▶ _About this exercise_: Could the records below please be retyped exactly, with their pictures left out?

=== Begin Enclosure ===

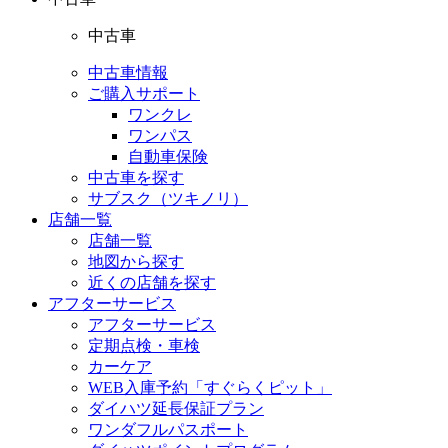
中古車
中古車情報
ご購入サポート
ワンクレ
ワンパス
自動車保険
中古車を探す
サブスク（ツキノリ）
店舗一覧
店舗一覧
地図から探す
近くの店舗を探す
アフターサービス
アフターサービス
定期点検・車検
カーケア
WEB入庫予約「すぐらくピット」
ダイハツ延長保証プラン
ワンダフルパスポート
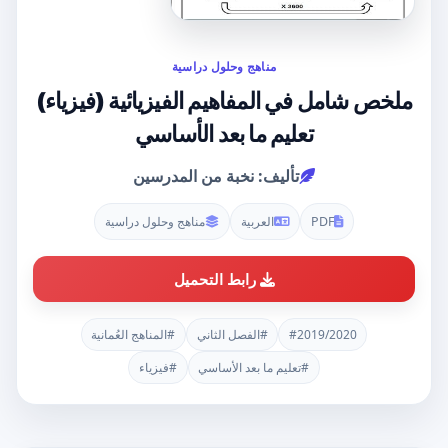
مناهج وحلول دراسية
ملخص شامل في المفاهيم الفيزيائية (فيزياء)
تعليم ما بعد الأساسي
تأليف: نخبة من المدرسين
PDF
العربية
مناهج وحلول دراسية
رابط التحميل
#2019/2020
#الفصل الثاني
#المناهج العُمانية
#تعليم ما بعد الأساسي
#فيزياء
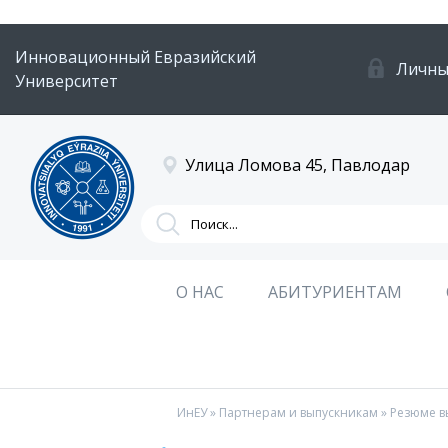
Инновационный Евразийский
Личны
Университет
Улица Ломова 45, Павлодар
О НАС
АБИТУРИЕНТАМ
ИнЕУ
»
Партнерам и выпускникам
» Резюме в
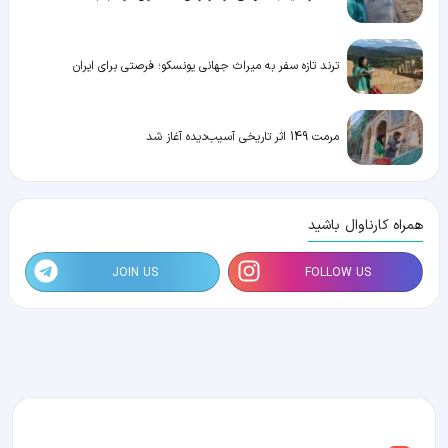
ترند تازه سفر به میراث جهانی یونسکو؛ فرصتی برای ایران
مرمت 149 اثر تاریخی آسیب‌دیده آغاز شد
همراه کارناوال باشید
JOIN US
FOLLOW US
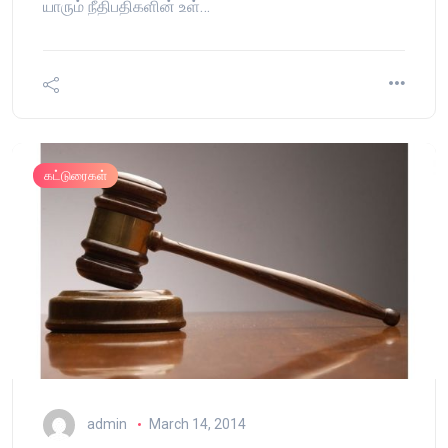
யாரும் நீதிபதிகளின் உள்…
கட்டுரைகள்
admin
March 14, 2014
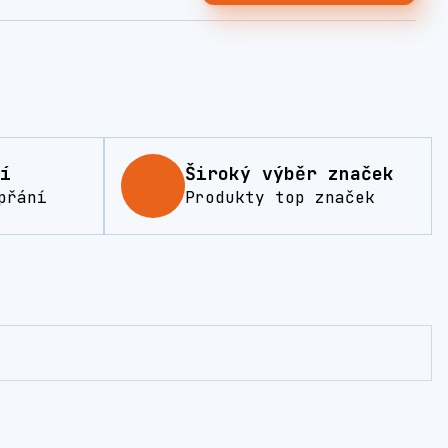
í
Široký výběr značek
přání
Produkty top značek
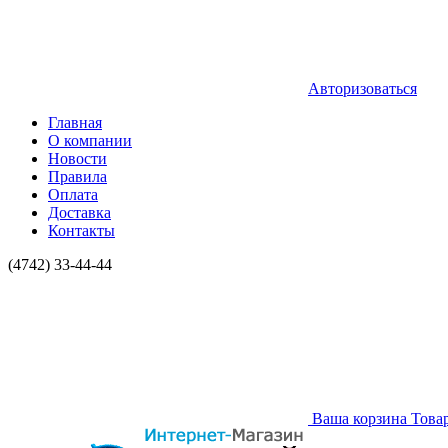
Авторизоваться
Главная
О компании
Новости
Правила
Оплата
Доставка
Контакты
(4742) 33-44-44
Ваша корзина
Това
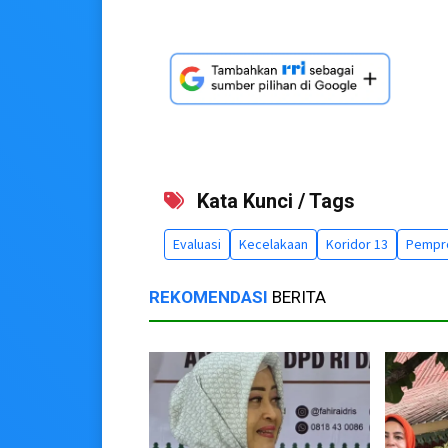
Kata Kunci / Tags
Evaluasi
Kecelakaan
Koridor 13
Pempro
REKOMENDASI
BERITA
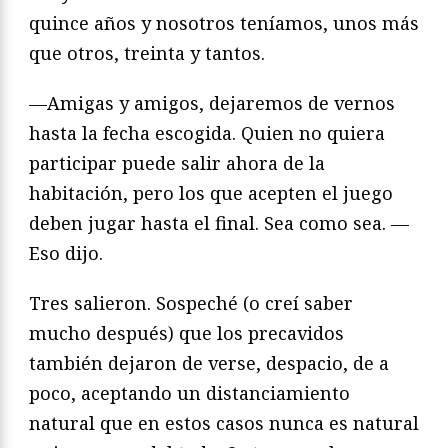
quince años y nosotros teníamos, unos más
que otros, treinta y tantos.
—Amigas y amigos, dejaremos de vernos
hasta la fecha escogida. Quien no quiera
participar puede salir ahora de la
habitación, pero los que acepten el juego
deben jugar hasta el final. Sea como sea. —
Eso dijo.
Tres salieron. Sospeché (o creí saber
mucho después) que los precavidos
también dejaron de verse, despacio, de a
poco, aceptando un distanciamiento
natural que en estos casos nunca es natural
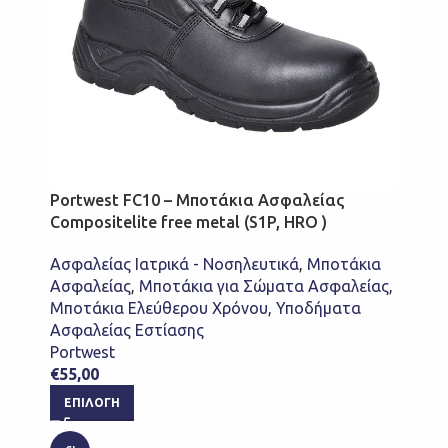
Portwest FC10 – Μποτάκια Ασφαλείας
Compositelite free metal (S1P, HRO )
Ασφαλείας Ιατρικά - Νοσηλευτικά
,
Μποτάκια
Ασφαλείας
,
Μποτάκια για Σώματα Ασφαλείας
,
Μποτάκια Ελεύθερου Χρόνου
,
Υποδήματα
Ασφαλείας Εστίασης
Portwest
€
55,00
ΕΠΙΛΟΓΉ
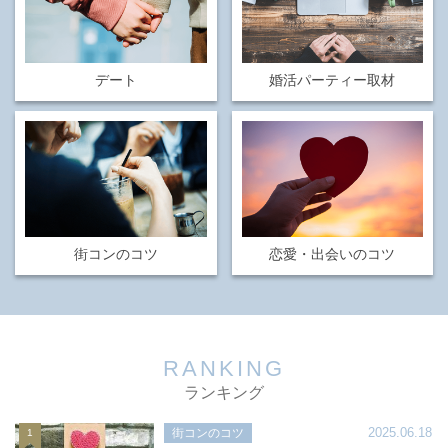
デート
婚活パーティー取材
街コンのコツ
恋愛・出会いのコツ
RANKING
ランキング
2025.06.18
街コンのコツ
1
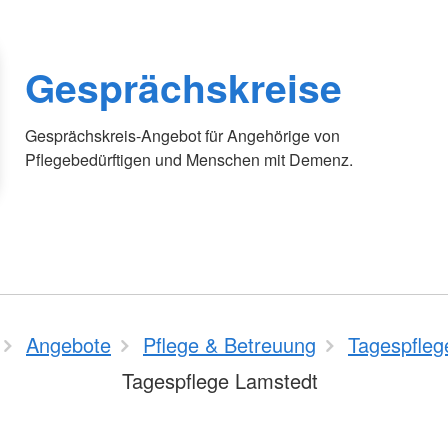
Gesprächskreise
Gesprächskreis-Angebot für Angehörige von
Pflegebedürftigen und Menschen mit Demenz.
Angebote
Pflege & Betreuung
Tagespfleg
Tagespflege Lamstedt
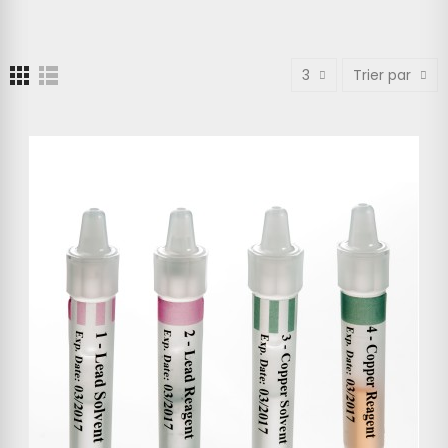
3
Trier par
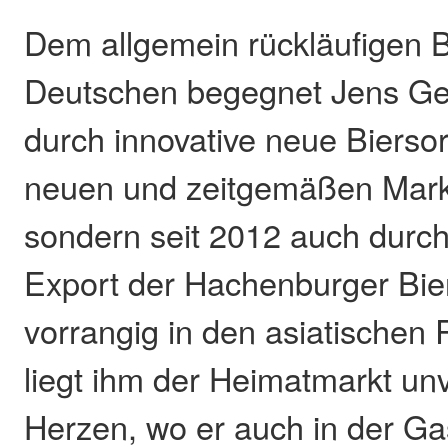
Dem allgemein rückläufigen 
Deutschen begegnet Jens Gei
durch innovative neue Biersor
neuen und zeitgemäßen Marke
sondern seit 2012 auch durc
Export der Hachenburger Bier
vorrangig in den asiatischen
liegt ihm der Heimatmarkt un
Herzen, wo er auch in der Ga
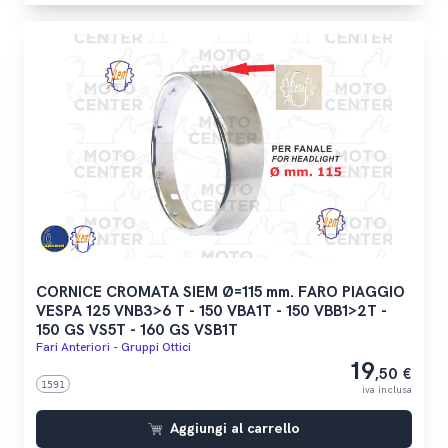
CORNICE CROMATA SIEM Ø=115 mm. FARO PIAGGIO
VESPA 125 VNB3>6 T - 150 VBA1T - 150 VBB1>2T -
150 GS VS5T - 160 GS VSB1T
Fari Anteriori - Gruppi Ottici
19
,50 €
1591
iva inclusa
Aggiungi al carrello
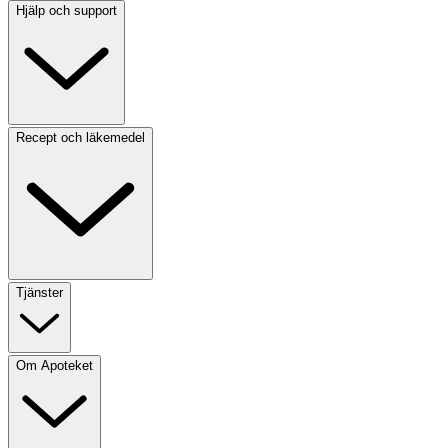
Hjälp och support
Recept och läkemedel
Tjänster
Om Apoteket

=== End Enclosure ===

▶ _Answer to the exercise_:
中古車
中古車情報
ご購入サポート
ワンクレ
ワンパス
自動車保険
中古車を探す
サブスク（ツキノリ）
店舗一覧
店舗一覧
地図から探す
近くの店舗を探す
アフターサービス
アフターサービス
定期点検・車検
カーケア
WEB入庫予約「すぐらくピット」
ダイハツ延長保証プラン
ワンダフルパスポート
مناهج وحلول دراسية
ملخص شامل في المفاهيم الفيزيائية (فيزياء)
تعليم ما بعد الأساسي
تأليف: نخبة من المدرسين
PDF
العربية
مناهج وحلول دراسية
رابط التحميل
#2019/2020
#الفصل الثاني
#المناهج العُمانية
#تعليم ما بعد الأساسي
#فيزياء
Инновационный Евразийский
Личны
Университет
Улица Ломова 45, Павлодар
О НАС
АБИТУРИЕНТАМ
ИнЕУ
»
Партнерам и выпускникам
» Резюме в
ترند تازه سفر به میراث جهانی یونسکو؛ فرصتی برای ایران
مرمت 149 اثر تاریخی آسیب‌دیده آغاز شد
همراه کارناوال باشید
JOIN US
FOLLOW US
யாரும் நீதிபதிகளின் உள்…
கட்டுரைகள்
admin
March 14, 2014
í
Široký výběr značek
přání
Produkty top značek
Авторизоваться
Главная
О компании
Новости
Правила
Оплата
Доставка
Контакты
(4742) 33-44-44
Ваша корзина
Това
Kata Kunci / Tags
Evaluasi
Kecelakaan
Koridor 13
Pempro
REKOMENDASI
BERITA
quince años y nosotros teníamos, unos más
que otros, treinta y tantos.
—Amigas y amigos, dejaremos de vernos
hasta la fecha escogida. Quien no quiera
participar puede salir ahora de la
habitación, pero los que acepten el juego
deben jugar hasta el final. Sea como sea. —
Eso dijo.
Tres salieron. Sospeché (o creí saber
mucho después) que los precavidos
también dejaron de verse, despacio, de a
poco, aceptando un distanciamiento
natural que en estos casos nunca es natural
Portwest FC10 – Μποτάκια Ασφαλείας
Compositelite free metal (S1P, HRO )
Ασφαλείας Ιατρικά - Νοσηλευτικά
,
Μποτάκια
Ασφαλείας
,
Μποτάκια για Σώματα Ασφαλείας
,
Μποτάκια Ελεύθερου Χρόνου
,
Υποδήματα
Ασφαλείας Εστίασης
Portwest
€
55,00
ΕΠΙΛΟΓΉ
デート
婚活パーティー取材
街コンのコツ
恋愛・出会いのコツ
RANKING
ランキング
2025.06.18
街コンのコツ
1
Gesprächskreise
Gesprächskreis-Angebot für Angehörige von
Pflegebedürftigen und Menschen mit Demenz.
Angebote
Pflege & Betreuung
Tagespfleg
Tagespflege Lamstedt
3
Trier par
Dem allgemein rückläufigen 
Deutschen begegnet Jens Gei
durch innovative neue Biersor
neuen und zeitgemäßen Marke
sondern seit 2012 auch durc
Export der Hachenburger Bier
vorrangig in den asiatischen
liegt ihm der Heimatmarkt un
Herzen, wo er auch in der Ga
CORNICE CROMATA SIEM Ø=115 mm. FARO PIAGGIO
VESPA 125 VNB3>6 T - 150 VBA1T - 150 VBB1>2T -
150 GS VS5T - 160 GS VSB1T
Fari Anteriori - Gruppi Ottici
19
,50 €
1591
iva inclusa
Aggiungi al carrello
Hjälp och support
Recept och läkemedel
Tjänster
Om Apoteket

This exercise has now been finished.